Let’s take a more peaceful example. Throughout history, in settled lands, 80-90% of any given population lived in the country. This is another way of saying that since only about 10-20% more food than was required for the farmers’ subsistence could be consistently produced year after year, only 10-20% of the population could be spared for anything other than food production. This brute fact led to some good and bad things: in Europe, when science first arose in the the 12th century, men turned their attention to making life better for farmers by inventing things – millworks and wheeled plows, for example – that allowed the farmers to produce more food with less labor. (In the middle of the 14th century, the Plague set these efforts back a century or two – a great what-might-have-been). On the downside, since the land was only worth something to the lord if there were peasants to work it, the peasants became more and more tied to the land – if I sold land to another lord, the peasants on it were part of the deal. Serfs eventually became near slaves, not quite slaves because they had certain rights, but certainly not free to go wherever they wanted.
In such a world, families suffered as one: if times were good, they were good for all; if times were bad, they all got to starve together. But then as now, whatever injustices existed within the family were dwarfed by those within which the family suffered: a stupid, cruel man might bully his wife, or a bitter woman might henpeck her husband, but in general, everybody suffered and celebrated about the same. In other words, while there might be and certainly were specific cases where injustice was done within the family, the general way in which a man or a woman was treated within the culture had much more to do with your social status than your sex. And those cultural conventions had a lot more to do with not starving to death than with men lording it over women.
I’ve always rebelled at attempts to describe one group’s suffering as trumping other groups’ suffering – what would be the point? What we want to do, what we are morally obliged to do, is to strive for justice. Now, it is unfair, perhaps, for a woman to endure leers from her male coworkers; it is also unfair for schoolgirls to get kidnapped by Boko Harum. Unfairness is where the similarity ends: The first calls for a sharp look, and perhaps a rebuke – confident women have been dealing with such annoyances for centuries without needing much outside intervention – while the second calls for military intervention. Similarly, if an innocent man is on death row, that trumps my not getting a promotion I think I’m entitled to.

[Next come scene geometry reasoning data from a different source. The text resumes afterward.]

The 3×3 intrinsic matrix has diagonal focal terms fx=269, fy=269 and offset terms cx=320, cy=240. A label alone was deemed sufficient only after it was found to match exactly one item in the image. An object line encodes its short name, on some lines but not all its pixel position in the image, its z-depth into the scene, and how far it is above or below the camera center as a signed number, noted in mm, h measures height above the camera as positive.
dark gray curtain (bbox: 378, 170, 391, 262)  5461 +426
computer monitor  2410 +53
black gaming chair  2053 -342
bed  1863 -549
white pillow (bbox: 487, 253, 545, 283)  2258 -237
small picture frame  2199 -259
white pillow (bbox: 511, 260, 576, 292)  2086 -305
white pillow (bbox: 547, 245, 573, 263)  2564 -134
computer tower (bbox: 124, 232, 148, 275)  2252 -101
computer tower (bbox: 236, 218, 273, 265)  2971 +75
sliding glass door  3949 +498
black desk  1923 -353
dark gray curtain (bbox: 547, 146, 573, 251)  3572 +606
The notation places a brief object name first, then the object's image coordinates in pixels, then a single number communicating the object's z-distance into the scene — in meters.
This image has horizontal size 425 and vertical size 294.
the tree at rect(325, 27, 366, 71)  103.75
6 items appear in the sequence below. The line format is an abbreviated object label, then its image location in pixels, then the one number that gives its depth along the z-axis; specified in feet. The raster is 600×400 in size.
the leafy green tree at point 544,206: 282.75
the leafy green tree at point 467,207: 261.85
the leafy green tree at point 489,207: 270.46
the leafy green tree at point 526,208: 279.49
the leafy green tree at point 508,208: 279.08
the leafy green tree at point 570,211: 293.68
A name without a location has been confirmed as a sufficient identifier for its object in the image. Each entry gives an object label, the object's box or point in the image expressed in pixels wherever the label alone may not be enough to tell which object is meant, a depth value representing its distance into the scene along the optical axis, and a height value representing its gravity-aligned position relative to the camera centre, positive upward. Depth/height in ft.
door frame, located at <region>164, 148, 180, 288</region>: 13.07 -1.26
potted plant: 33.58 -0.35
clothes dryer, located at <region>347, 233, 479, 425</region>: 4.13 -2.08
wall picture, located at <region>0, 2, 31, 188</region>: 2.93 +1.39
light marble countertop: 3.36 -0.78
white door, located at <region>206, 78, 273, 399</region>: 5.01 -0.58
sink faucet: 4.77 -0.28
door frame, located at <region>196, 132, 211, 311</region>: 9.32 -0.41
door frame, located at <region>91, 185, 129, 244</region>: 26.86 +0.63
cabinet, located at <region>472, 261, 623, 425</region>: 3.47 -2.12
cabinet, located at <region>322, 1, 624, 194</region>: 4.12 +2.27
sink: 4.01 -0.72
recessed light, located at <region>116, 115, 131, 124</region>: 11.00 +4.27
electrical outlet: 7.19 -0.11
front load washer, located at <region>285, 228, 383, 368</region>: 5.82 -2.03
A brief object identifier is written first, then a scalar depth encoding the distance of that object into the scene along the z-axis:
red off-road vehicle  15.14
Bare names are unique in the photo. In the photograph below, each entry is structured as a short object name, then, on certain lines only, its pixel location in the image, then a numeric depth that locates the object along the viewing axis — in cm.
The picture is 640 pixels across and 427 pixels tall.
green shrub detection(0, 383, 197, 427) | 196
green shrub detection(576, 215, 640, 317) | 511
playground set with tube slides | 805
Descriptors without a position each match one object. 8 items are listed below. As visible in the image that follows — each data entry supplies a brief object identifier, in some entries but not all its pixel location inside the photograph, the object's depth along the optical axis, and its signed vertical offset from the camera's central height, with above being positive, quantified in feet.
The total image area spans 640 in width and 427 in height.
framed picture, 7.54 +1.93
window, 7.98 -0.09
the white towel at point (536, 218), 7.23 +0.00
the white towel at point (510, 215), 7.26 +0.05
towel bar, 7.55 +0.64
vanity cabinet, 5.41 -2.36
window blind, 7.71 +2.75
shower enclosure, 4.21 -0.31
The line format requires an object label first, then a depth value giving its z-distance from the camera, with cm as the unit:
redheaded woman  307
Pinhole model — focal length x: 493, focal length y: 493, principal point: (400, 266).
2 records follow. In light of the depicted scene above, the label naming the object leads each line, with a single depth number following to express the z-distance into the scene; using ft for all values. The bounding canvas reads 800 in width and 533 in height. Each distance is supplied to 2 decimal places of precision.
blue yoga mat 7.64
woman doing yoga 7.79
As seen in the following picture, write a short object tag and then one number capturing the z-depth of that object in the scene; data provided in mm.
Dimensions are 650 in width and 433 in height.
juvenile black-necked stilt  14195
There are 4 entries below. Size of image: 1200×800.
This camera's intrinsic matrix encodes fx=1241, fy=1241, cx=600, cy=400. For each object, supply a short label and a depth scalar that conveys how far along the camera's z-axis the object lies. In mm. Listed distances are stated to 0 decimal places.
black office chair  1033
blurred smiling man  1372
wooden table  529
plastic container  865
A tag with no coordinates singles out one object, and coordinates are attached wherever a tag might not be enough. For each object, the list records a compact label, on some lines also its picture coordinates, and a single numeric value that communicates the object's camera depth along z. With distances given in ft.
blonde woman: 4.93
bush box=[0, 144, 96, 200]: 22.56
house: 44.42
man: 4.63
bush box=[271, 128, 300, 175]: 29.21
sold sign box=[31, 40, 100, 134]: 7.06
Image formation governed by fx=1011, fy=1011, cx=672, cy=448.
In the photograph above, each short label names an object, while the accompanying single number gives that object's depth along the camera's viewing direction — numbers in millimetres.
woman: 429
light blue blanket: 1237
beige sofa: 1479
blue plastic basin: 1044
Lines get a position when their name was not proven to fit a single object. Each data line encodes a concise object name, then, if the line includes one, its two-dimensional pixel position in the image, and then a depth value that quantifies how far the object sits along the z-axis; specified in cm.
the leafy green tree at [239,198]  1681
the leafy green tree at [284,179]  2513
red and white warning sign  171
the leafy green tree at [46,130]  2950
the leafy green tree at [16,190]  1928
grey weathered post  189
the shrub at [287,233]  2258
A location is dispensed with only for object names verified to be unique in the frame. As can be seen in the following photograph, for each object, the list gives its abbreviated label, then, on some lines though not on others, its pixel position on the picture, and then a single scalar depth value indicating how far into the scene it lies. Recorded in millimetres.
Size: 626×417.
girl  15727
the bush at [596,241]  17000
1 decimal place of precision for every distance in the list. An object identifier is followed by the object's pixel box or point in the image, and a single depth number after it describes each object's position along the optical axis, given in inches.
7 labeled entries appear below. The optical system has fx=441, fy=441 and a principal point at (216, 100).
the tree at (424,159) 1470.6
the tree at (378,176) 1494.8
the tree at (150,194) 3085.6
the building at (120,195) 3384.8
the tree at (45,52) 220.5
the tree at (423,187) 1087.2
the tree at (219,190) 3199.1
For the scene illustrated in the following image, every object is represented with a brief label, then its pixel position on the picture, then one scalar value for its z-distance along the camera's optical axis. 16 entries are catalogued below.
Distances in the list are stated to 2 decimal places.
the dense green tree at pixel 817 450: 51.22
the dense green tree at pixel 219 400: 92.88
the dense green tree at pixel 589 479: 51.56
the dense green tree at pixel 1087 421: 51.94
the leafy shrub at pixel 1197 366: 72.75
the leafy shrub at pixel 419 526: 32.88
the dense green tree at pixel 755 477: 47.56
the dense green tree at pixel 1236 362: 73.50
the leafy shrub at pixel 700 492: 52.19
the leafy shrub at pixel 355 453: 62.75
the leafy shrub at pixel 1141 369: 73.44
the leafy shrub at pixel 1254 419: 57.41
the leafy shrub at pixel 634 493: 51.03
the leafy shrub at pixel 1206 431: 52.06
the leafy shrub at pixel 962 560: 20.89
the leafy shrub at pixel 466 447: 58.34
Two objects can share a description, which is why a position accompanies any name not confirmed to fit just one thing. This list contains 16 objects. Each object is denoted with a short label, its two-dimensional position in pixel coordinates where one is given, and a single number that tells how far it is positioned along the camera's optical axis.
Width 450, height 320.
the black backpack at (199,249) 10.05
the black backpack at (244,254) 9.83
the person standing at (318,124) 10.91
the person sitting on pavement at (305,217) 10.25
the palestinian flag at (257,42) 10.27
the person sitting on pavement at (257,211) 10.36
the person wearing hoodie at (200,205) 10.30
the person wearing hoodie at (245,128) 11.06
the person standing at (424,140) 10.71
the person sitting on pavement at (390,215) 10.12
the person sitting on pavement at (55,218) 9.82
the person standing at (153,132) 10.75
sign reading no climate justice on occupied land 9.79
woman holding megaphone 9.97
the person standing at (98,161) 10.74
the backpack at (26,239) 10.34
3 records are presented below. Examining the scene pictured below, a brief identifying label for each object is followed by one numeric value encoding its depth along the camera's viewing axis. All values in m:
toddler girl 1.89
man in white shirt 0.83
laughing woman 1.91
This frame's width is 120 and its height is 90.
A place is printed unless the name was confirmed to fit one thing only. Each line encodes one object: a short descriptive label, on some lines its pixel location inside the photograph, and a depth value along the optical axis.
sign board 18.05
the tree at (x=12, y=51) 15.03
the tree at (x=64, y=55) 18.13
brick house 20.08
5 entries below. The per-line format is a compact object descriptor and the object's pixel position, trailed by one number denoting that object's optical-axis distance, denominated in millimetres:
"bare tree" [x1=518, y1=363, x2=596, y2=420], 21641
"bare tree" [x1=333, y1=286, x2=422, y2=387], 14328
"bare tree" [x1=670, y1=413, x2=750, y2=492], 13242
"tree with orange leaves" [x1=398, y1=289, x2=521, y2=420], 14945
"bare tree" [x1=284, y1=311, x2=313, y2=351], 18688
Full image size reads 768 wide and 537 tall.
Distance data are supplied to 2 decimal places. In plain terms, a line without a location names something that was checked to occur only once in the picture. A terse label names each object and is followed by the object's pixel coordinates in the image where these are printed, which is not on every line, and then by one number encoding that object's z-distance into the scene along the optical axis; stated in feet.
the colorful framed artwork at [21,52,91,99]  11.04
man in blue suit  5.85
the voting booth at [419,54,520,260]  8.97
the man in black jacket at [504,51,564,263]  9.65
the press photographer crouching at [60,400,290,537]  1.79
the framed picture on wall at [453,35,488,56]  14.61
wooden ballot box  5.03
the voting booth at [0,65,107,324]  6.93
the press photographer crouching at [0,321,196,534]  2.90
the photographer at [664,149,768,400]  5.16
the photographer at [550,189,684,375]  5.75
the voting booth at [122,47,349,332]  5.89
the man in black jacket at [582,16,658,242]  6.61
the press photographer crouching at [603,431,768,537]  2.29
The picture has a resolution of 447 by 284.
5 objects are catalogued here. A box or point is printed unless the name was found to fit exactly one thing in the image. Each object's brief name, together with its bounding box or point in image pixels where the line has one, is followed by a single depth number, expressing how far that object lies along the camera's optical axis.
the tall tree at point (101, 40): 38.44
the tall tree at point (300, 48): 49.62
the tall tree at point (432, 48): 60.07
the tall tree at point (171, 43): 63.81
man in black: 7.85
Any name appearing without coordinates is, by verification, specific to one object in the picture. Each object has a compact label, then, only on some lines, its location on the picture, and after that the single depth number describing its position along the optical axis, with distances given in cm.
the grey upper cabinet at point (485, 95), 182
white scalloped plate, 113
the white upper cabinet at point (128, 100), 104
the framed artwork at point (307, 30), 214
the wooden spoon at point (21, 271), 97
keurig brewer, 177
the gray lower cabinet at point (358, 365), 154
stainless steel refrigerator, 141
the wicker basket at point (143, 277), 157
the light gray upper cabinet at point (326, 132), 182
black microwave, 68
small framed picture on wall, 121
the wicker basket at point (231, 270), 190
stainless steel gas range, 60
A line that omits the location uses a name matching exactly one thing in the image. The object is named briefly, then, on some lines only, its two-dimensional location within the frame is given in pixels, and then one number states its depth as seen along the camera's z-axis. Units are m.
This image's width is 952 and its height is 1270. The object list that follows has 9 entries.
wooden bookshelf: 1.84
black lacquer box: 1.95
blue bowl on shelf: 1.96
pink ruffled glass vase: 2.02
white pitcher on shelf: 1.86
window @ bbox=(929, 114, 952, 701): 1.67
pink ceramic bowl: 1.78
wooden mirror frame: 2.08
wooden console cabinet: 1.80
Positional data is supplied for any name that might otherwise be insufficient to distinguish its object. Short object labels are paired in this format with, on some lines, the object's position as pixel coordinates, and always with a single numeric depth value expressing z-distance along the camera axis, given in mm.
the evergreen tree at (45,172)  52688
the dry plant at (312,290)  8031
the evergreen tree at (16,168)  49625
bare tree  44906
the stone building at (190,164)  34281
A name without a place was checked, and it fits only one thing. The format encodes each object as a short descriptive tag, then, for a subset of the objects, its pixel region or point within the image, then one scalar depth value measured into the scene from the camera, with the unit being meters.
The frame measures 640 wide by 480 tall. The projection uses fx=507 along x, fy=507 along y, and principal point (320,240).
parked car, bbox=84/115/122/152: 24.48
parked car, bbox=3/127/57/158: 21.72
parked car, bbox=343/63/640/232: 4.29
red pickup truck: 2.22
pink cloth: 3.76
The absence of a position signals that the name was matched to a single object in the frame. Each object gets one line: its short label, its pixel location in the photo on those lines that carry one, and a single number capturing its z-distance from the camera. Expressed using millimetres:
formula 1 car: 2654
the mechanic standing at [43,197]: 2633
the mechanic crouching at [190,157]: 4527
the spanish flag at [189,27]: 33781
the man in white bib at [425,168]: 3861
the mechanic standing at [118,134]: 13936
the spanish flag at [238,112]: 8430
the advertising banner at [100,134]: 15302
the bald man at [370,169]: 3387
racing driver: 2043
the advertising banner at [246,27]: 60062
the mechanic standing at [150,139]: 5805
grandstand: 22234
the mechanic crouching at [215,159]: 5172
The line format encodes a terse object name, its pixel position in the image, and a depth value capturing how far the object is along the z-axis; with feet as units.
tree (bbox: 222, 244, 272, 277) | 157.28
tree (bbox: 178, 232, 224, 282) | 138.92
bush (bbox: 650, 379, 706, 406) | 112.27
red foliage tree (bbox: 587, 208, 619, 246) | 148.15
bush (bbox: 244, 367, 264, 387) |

No, the world, including the American workplace, is not fair. As long as people are running stuff, it never will be. Our job as grownups is to do what we can to make it better for everybody. Be kind. Be considerate. Be fair when it falls to us to make decisions. But to imagine that a woman with a professional office job in 2014 America is somehow in the vanguard of those suffering great injustice, so much so that my entire world view is shaped by it – well, that’s kind of clueless.
(NOTE: I have daughters and a wife, and I want them to be happy. They seem to be, even if their dad/husband is a troglodyte. I do not treat them the same as I treat my sons, for the simple fact that they are not my sons. Towards them and towards everyone else I shoot for love, which isn’t fair at all – it is more and better than fair.)